Alphabet soup options can confuse patients
Alphabet soup options can confuse patients
Under the new Medicare+Choice rules, both providers and beneficiaries have a new list of options they can choose from to give and receive health care.
It can be difficult for support staff and patients to distinguish among the ever-growing number of options. We've put together a cheat sheet for physicians, patients, and staff members to use to help keep track of the choices available to them. These choices include:
1. Health maintenance organizations (HMOs). In HMOs, beneficiaries must obtain services from a designated network of doctors, hospitals, and other health care providers who have agreed to serve plan enrollees, usually with little or no out-of-pocket payment.
2. HMOs with a point-of-service (POS) option. When combined with a basic HMO package, the POS permits beneficiaries to selectively go out of network to receive services, with higher out-of-pocket payment requirements.
3. Preferred provider organizations (PPOs). Beneficiaries in PPOs obtain services from a network of health care providers that has been set up by the health plan. Unlike an HMO, beneficiaries can choose to go to providers who are not in the network, and the plan will pay a percentage of the costs while the beneficiary is responsible for the rest.
4. Provider-sponsored organizations (PSOs). PSOs are a relatively new form of managed care that work much like an HMO, except that they are formed by a group of hospitals and doctors who directly take on the financial risk of providing comprehensive health benefits for Medicare beneficiaries.
5. Private fee-for-service plans. A Medicare beneficiary elects a private indemnity-type insurance plan. The insurance plan, rather than the Medicare program, decides how much to reimburse for services provided. Medicare pays the private plan a premium to cover traditional Medicare benefits. Providers are allowed to bill beyond what the plan pays (up to a limit), and the beneficiary is responsible for paying whatever the plan doesn't cover. The beneficiary also may be responsible for additional premiums.

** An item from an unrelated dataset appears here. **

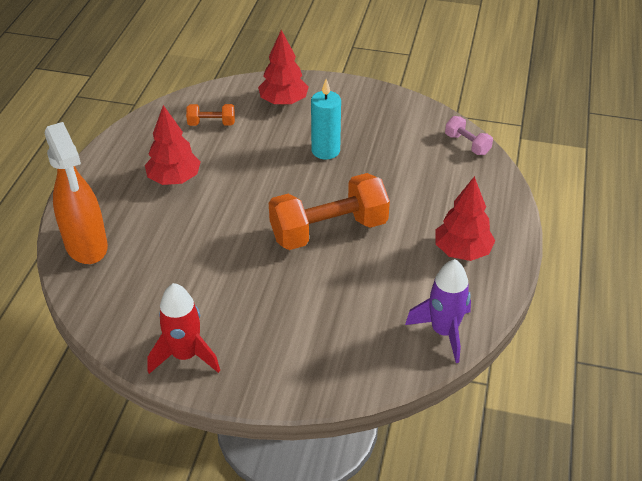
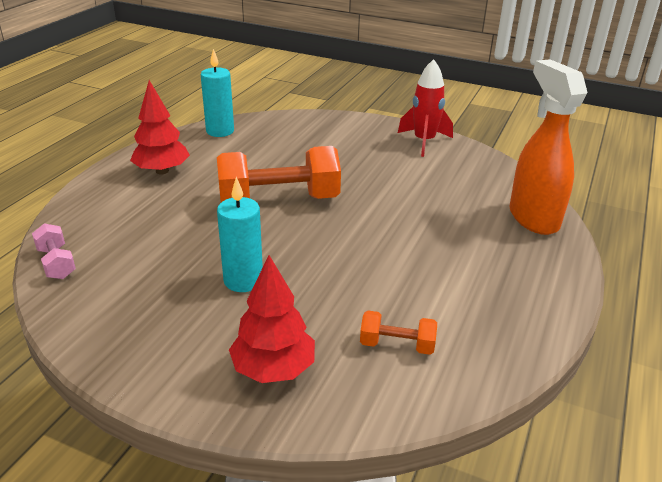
camera: 170 degrees left, 10 degrees down
red tree [145,105,200,185] -> none
purple rocket [405,259,471,363] -> turquoise candle [201,49,234,137]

6. Medical savings accounts (MSAs). Congress has authorized up to 390,000 Medicare beneficiaries to participate in an MSA demonstration. The beneficiary chooses a Medicare MSA Plan - a health insurance policy with a high deductible. Medicare pays the premium for the MSA Plan and makes a deposit into the Medicare MSA that is established by the beneficiary. The beneficiary uses the money in the Medicare MSA to pay for services provided before the deductible is met, and for other services not covered by the MSA Plan.
7. Medicare MSA plan. Unlike other Medicare+Choice options, individuals who enroll in MSAs are locked in for the entire year, with a one-time option of withdrawing by Dec. 15 of the year in which they enrolled.